EXERCISE DESCRIPTION: Report every line of the listing below in which the string "thousands" occurs.

* * * * * * *

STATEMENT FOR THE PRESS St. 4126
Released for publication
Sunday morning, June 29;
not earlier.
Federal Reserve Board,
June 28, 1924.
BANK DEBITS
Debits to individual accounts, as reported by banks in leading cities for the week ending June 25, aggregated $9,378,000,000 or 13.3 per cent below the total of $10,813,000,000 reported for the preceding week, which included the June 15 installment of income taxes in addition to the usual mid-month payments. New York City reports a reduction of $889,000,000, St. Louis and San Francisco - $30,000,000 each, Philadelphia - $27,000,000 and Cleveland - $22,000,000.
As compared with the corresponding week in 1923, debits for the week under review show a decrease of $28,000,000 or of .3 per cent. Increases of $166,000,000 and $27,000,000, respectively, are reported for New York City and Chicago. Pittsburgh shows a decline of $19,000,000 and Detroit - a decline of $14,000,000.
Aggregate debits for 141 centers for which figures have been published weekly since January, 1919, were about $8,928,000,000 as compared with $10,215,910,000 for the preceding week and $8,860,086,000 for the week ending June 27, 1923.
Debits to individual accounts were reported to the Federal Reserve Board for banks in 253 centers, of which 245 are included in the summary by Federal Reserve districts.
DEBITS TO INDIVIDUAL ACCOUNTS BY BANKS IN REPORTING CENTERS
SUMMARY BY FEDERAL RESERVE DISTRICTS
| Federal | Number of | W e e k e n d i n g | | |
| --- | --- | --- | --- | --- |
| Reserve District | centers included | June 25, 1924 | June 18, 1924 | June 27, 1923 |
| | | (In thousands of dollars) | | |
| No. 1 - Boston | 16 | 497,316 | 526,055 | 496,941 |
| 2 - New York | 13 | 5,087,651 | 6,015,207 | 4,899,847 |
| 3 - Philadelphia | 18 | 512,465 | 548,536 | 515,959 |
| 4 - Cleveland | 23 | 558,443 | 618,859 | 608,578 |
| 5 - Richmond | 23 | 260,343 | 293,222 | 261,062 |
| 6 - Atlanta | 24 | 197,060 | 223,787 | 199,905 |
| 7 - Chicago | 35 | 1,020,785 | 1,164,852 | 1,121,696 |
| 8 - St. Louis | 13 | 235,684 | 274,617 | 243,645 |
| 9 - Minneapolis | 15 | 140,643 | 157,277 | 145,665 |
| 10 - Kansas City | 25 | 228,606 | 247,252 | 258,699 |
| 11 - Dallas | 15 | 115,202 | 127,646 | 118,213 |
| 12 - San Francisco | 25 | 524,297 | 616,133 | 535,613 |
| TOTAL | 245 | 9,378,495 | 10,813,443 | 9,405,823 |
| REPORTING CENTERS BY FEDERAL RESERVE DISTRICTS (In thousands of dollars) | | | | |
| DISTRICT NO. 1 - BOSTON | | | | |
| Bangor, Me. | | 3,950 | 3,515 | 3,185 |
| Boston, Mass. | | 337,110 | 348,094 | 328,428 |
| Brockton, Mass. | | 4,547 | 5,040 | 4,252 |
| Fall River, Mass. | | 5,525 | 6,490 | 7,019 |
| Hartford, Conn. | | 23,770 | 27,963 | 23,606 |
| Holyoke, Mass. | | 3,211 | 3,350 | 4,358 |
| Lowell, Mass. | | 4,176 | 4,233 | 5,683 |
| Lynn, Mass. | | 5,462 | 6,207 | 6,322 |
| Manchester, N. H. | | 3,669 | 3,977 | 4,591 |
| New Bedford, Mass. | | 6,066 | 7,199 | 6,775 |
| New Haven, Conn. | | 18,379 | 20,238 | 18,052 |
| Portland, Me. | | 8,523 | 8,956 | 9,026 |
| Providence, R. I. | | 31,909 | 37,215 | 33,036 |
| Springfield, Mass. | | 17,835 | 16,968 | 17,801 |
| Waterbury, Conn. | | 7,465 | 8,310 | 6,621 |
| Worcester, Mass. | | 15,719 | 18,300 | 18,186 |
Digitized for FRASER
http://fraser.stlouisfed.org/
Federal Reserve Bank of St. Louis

* * * * * * *

REPLY TO THE TASK:
| | | (In thousands of dollars) | | |
| REPORTING CENTERS BY FEDERAL RESERVE DISTRICTS (In thousands of dollars) | | | | |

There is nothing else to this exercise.